George Crouch Jr., special agent in charge of the Newark division, said Wednesday that from August to November, “Protecting Our Communities Together” messages will be displayed on New Jersey Transit buses and trains and at rail stations, as well as on billboards along major New Jersey roadways.
The ads will publicize the FBI’s existing toll-free number and website where tips can be passed on.
An FBI report released last November found that hate crimes across the U.S. rose to their highest level in more than a decade and that hate-motivated killings reached a high as well, though it’s believed most hate crimes go unreported.
Last month, a report commissioned by a coalition of civil rights groups concluded that hate crime laws across the US are inconsistent and can even have the effect of discouraging victims from coming forward.

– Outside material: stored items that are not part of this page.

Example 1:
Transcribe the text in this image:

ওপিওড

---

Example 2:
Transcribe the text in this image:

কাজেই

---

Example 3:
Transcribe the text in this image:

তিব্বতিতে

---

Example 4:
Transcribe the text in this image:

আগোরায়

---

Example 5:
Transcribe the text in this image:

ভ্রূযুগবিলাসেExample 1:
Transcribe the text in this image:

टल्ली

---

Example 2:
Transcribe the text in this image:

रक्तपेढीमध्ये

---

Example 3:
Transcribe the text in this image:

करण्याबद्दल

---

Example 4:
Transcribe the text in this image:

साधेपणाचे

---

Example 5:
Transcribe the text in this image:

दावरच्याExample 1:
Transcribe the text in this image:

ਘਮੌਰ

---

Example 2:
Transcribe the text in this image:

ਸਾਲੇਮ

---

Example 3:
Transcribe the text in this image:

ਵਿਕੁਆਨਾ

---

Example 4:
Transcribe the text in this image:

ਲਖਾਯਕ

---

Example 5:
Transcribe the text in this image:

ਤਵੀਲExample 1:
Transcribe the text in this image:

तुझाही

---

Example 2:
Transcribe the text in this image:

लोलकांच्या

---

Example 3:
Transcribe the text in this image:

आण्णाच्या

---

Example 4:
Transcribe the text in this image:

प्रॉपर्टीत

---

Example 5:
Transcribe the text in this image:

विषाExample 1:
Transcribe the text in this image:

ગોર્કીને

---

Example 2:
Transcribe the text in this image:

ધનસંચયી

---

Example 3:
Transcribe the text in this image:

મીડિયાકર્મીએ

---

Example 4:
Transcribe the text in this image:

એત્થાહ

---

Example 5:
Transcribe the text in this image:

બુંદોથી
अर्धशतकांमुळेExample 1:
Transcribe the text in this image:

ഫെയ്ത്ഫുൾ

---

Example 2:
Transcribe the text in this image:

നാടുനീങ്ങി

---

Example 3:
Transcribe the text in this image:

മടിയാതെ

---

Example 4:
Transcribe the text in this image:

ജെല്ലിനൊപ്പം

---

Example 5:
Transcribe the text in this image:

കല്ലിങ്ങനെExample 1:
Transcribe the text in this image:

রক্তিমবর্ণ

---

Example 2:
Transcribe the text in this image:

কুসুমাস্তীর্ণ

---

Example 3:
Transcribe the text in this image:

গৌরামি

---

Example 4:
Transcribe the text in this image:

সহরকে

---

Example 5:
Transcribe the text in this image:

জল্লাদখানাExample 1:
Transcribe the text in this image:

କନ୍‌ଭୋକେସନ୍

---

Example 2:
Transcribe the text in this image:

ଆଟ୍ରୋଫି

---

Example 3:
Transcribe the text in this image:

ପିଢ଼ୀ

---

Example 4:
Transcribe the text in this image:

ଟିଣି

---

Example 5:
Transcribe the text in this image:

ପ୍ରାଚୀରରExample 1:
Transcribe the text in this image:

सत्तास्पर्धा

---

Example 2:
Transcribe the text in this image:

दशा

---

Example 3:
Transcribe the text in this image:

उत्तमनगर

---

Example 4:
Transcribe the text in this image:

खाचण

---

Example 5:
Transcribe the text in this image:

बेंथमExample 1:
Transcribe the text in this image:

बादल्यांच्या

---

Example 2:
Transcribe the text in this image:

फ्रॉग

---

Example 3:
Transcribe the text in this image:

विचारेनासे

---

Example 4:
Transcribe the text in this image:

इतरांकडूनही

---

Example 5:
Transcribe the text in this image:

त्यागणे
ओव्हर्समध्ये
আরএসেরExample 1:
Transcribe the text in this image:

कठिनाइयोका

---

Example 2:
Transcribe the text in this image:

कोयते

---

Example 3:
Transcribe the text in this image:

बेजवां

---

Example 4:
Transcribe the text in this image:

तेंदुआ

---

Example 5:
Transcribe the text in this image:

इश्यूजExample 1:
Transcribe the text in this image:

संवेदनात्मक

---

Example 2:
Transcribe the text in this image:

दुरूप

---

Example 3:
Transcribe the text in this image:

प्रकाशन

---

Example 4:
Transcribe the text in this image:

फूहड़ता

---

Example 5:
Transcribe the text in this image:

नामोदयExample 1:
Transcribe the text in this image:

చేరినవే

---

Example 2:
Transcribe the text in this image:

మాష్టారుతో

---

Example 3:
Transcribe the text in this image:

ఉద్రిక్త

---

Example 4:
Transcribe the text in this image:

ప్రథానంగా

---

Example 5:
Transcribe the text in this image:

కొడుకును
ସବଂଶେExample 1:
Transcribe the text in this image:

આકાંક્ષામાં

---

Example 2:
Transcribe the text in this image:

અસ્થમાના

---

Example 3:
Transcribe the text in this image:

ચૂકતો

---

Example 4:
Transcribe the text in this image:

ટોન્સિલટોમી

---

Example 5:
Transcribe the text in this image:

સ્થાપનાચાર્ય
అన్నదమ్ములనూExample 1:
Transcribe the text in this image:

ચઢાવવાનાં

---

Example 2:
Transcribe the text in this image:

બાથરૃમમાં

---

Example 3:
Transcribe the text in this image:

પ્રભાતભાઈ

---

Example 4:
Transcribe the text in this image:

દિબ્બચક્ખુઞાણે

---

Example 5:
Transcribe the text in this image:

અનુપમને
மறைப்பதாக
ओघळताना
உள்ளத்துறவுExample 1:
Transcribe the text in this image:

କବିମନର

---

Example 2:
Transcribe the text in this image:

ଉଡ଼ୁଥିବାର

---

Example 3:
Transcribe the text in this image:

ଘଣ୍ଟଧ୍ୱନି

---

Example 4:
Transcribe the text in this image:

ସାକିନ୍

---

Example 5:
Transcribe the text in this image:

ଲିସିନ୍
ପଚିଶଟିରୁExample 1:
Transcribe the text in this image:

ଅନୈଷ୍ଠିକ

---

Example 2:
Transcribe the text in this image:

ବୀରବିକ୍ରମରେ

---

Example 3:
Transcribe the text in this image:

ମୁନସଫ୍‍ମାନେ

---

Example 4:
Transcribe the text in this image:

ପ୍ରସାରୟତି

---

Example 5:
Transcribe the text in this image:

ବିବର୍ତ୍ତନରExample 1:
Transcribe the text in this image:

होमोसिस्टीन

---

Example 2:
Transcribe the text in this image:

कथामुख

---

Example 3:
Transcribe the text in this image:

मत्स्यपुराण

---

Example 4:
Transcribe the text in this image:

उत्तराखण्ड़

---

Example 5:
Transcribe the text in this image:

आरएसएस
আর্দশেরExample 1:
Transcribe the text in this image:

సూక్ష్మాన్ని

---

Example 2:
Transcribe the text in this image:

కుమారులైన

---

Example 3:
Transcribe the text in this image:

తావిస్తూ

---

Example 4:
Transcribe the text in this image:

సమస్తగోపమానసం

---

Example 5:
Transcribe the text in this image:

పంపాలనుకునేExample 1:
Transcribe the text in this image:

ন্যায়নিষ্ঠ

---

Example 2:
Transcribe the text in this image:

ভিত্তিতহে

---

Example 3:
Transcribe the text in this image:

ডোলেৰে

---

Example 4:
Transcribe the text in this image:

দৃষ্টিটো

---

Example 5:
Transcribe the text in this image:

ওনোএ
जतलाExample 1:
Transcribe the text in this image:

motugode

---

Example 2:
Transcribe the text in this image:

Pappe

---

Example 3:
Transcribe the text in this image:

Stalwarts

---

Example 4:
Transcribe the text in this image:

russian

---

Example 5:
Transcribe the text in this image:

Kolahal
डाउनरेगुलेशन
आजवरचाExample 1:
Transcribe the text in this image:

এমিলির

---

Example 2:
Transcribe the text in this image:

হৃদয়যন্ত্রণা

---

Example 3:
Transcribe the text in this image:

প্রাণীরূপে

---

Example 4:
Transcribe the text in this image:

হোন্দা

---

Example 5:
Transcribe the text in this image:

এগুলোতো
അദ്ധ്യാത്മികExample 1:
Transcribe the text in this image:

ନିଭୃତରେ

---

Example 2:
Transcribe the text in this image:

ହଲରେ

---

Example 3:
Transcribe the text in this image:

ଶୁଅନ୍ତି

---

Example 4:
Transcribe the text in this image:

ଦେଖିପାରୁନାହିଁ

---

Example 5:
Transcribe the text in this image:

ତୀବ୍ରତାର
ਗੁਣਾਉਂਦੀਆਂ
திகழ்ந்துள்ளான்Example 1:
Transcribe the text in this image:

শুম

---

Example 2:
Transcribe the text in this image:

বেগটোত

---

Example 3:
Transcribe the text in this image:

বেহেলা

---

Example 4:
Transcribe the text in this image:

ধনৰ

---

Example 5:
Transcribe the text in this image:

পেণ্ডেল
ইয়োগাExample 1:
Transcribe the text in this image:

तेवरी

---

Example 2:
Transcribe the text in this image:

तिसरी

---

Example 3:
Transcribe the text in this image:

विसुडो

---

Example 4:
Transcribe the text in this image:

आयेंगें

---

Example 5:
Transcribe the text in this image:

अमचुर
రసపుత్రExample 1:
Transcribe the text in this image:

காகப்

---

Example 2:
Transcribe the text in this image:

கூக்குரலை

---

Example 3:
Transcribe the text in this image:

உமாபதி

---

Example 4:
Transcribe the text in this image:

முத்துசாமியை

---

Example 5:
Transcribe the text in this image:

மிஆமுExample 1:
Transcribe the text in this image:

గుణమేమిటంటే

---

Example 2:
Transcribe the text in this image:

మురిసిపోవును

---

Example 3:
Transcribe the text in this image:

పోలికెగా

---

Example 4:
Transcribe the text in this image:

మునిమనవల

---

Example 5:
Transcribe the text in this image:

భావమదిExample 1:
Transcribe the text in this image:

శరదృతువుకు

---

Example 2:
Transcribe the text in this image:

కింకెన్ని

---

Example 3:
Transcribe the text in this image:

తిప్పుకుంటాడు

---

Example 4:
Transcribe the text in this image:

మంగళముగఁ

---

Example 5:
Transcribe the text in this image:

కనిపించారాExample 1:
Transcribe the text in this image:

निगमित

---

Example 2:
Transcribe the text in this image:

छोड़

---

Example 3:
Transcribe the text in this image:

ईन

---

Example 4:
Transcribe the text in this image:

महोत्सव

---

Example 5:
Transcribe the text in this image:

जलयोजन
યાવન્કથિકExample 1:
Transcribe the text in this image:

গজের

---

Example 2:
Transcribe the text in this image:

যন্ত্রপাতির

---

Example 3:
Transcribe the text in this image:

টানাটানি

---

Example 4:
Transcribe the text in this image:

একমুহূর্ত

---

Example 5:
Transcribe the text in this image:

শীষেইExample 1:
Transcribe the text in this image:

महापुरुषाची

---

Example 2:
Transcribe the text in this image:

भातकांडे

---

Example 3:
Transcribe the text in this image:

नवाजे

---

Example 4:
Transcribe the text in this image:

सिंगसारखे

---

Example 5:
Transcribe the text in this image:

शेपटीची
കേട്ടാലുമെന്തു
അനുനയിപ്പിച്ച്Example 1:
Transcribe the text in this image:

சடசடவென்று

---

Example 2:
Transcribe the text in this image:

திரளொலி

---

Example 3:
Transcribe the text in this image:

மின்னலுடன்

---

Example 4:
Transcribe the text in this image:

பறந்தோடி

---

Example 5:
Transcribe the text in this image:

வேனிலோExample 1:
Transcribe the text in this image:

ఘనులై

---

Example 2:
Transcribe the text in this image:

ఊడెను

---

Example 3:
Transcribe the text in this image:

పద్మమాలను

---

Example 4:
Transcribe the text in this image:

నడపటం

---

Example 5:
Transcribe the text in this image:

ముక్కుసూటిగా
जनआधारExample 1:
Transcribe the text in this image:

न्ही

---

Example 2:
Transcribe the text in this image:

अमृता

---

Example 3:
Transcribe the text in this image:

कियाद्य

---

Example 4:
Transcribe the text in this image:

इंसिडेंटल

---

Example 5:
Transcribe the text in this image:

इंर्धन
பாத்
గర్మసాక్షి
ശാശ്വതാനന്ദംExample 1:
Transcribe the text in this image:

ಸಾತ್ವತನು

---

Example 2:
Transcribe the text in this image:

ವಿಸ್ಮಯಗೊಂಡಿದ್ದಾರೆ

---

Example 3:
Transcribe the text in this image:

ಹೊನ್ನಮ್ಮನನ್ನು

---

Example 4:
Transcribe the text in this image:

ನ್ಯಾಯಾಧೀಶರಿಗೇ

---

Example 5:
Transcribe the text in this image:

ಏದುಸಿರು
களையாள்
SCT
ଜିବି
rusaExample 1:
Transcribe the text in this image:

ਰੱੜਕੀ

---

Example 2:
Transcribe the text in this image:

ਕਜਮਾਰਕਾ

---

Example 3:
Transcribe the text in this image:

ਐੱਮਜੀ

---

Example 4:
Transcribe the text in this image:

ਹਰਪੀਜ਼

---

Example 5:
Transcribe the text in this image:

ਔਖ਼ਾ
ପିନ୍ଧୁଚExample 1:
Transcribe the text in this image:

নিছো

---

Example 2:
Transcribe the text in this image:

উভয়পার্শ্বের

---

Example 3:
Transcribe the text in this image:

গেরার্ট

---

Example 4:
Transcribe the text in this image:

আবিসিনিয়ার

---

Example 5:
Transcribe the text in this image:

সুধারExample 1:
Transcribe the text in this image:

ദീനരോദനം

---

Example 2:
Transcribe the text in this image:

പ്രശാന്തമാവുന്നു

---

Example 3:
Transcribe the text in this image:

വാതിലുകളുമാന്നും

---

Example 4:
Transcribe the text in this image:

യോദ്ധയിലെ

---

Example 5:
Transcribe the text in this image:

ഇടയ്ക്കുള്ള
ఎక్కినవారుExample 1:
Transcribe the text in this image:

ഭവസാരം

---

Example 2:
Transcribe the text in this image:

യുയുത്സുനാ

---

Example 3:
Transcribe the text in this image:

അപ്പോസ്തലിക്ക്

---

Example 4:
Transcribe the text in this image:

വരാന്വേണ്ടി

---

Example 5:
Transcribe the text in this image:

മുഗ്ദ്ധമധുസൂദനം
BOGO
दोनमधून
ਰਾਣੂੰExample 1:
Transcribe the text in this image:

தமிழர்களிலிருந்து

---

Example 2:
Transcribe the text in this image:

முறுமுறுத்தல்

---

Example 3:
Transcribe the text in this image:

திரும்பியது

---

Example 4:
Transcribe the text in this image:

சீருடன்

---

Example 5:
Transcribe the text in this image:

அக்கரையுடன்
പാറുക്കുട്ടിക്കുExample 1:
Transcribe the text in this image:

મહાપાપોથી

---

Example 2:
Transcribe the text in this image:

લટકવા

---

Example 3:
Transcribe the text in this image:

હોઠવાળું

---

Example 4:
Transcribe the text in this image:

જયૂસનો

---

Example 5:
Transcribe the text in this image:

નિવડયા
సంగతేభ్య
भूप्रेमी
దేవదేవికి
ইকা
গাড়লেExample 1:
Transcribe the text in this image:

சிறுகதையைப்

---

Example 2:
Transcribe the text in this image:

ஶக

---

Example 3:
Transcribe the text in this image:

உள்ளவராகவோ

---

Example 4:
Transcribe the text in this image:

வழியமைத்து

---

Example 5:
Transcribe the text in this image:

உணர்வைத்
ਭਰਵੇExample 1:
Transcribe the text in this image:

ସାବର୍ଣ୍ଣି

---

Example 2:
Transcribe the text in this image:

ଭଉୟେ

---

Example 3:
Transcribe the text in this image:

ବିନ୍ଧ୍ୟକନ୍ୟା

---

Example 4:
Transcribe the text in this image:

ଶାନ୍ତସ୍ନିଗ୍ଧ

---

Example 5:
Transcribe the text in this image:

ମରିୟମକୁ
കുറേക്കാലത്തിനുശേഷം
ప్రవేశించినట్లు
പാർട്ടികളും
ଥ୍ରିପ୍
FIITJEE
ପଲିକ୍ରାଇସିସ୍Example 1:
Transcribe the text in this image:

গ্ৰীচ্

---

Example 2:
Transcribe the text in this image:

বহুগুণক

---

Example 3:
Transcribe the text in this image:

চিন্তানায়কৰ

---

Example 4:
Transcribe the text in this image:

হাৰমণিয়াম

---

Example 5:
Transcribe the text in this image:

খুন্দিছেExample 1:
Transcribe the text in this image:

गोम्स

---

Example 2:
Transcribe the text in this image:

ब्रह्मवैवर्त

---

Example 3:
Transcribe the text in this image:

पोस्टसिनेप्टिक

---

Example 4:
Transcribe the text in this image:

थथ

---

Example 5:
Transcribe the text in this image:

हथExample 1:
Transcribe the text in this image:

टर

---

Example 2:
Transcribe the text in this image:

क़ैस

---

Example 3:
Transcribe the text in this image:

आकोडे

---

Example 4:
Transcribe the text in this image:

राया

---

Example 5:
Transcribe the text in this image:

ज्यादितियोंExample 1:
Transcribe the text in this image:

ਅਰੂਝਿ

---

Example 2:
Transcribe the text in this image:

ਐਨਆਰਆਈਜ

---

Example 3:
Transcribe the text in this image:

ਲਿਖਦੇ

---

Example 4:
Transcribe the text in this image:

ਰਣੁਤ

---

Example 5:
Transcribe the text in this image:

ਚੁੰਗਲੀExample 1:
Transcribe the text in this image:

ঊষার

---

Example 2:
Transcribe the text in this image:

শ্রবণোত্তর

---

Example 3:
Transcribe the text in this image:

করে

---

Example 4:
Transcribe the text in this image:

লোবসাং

“We want the public to be aware that the FBI investigates these matters and places a very high level of priority on such incidents,” Crouch said.
Anti-Asian incidents have spiked since the onset of the Coviv-19 pandemic, as people of Asian and Pacific Islander descent have been treated as scapegoats based on their race.
Among Filipinos living in the US, Miguel Braganza, who was once part of “Miss Saigon,” is one of the latest victims of Asian hate crimes.
Braganza was attacked in New York City as he was stepping out of a Uber vehicle.
“When I stepped out sa Uber, visiting my friends, a guy suddenly jumped on me and pushed me to the side of the car,” he said in an interview over a Philippine radio station.
Braganza said he was traumatized and suffers from depression from the incident, although he did not sustain major injuries from the incident.